Data Sharing Across Systems: When data is shared between multiple AI models or third-party systems without sufficient safeguards, it increases the risk of exposing PII.

Consequences of PII Slipping into AI

When PII accidentally gets into an AI system, it can have serious legal, ethical, and operational consequences. Let’s explore the potential risks:

Privacy Violations

The most significant risk is the breach of user privacy. If an AI system inadvertently retains or reveals PII, it could expose individuals to harm, such as identity theft or unwanted surveillance.

Legal and Regulatory Consequences

Data protection regulations like the General Data Protection Regulation (GDPR) in the EU, California Consumer Privacy Act (CCPA), and others mandate that organizations must protect PII and handle it with care. Breaching these regulations can lead to heavy fines, legal liabilities, and loss of customer trust.

Reputation Damage

A data breach or misuse of PII in AI systems can lead to severe reputational damage. Once trust is lost, regaining it can be a long and costly process.

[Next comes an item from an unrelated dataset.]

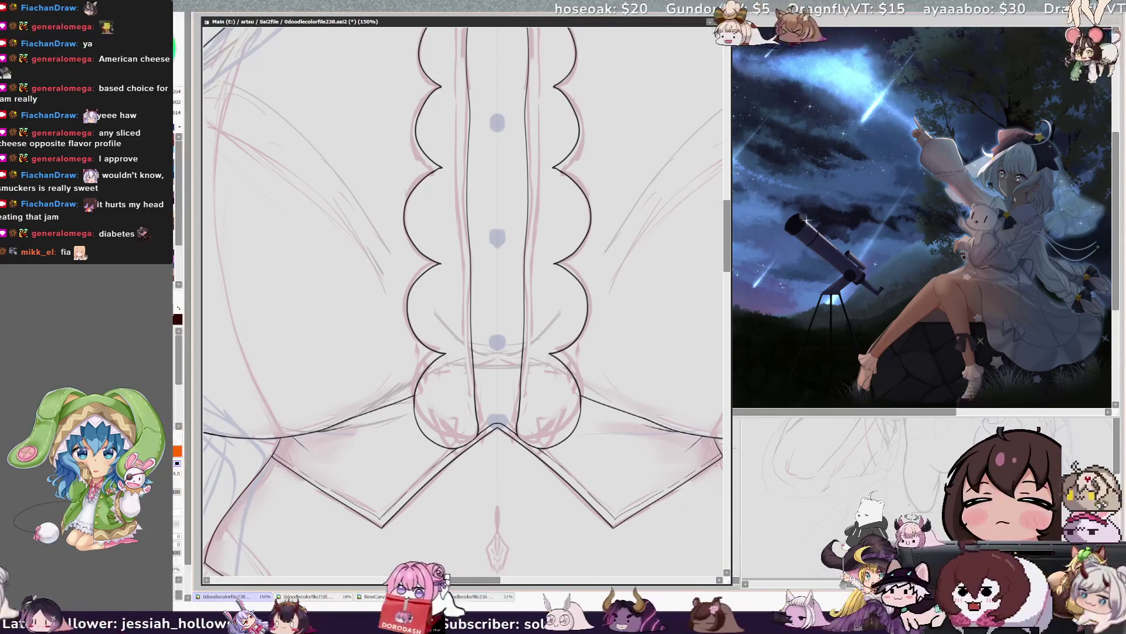
key(ctrl+minus)
key(ctrl+minus)
key(ctrl+minus)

Misuse of PII in AI Systems

Consider the case of a hospital AI system, used for managerial and assistance task. If the AI model was trained or used on a dataset that included PII without proper consent (such as individuals’ faces, their names, addresses, SSNs, card numbers, etc), the system could potentially identify and track people across different locations, violating their privacy rights. But, not just that, but keeping this info without consent, or using it by any means to produce output, can be treated a violation of HIPAA laws and can get the hospital in legal trouble

The Mistakes:

The facial recognition model wasn’t trained and used with anonymized or consented images.
The data governance protocols failed to properly manage and anonymize the sensitive information before it was used for AI training or inference.

The Consequences:

Privacy violations occurred as individuals were unknowingly tracked.
The company faced fines under GDPR for mishandling data.
The public lost trust in the company’s technology.

Corrective Measures:

Revised Data Collection Processes: The company implemented stricter data collection standards and consent protocols.
Enhanced Privacy Measures: They incorporated differential privacy and anonymization techniques for future datasets.
Transparency with Users: The company improved its communication about how data would be used, allowing users to control what data was shared.

The Importance of Data Governance

AI systems are powerful tools, but they come with the responsibility of ensuring that they respect privacy and data security. In the case of PII, careful attention must be paid to how data is collected, processed, and used in AI models. Implementing strong data governance practices can mitigate the risk of PII slipping into AI’s “mind” and ensure that these technologies are used ethically and in compliance with privacy laws.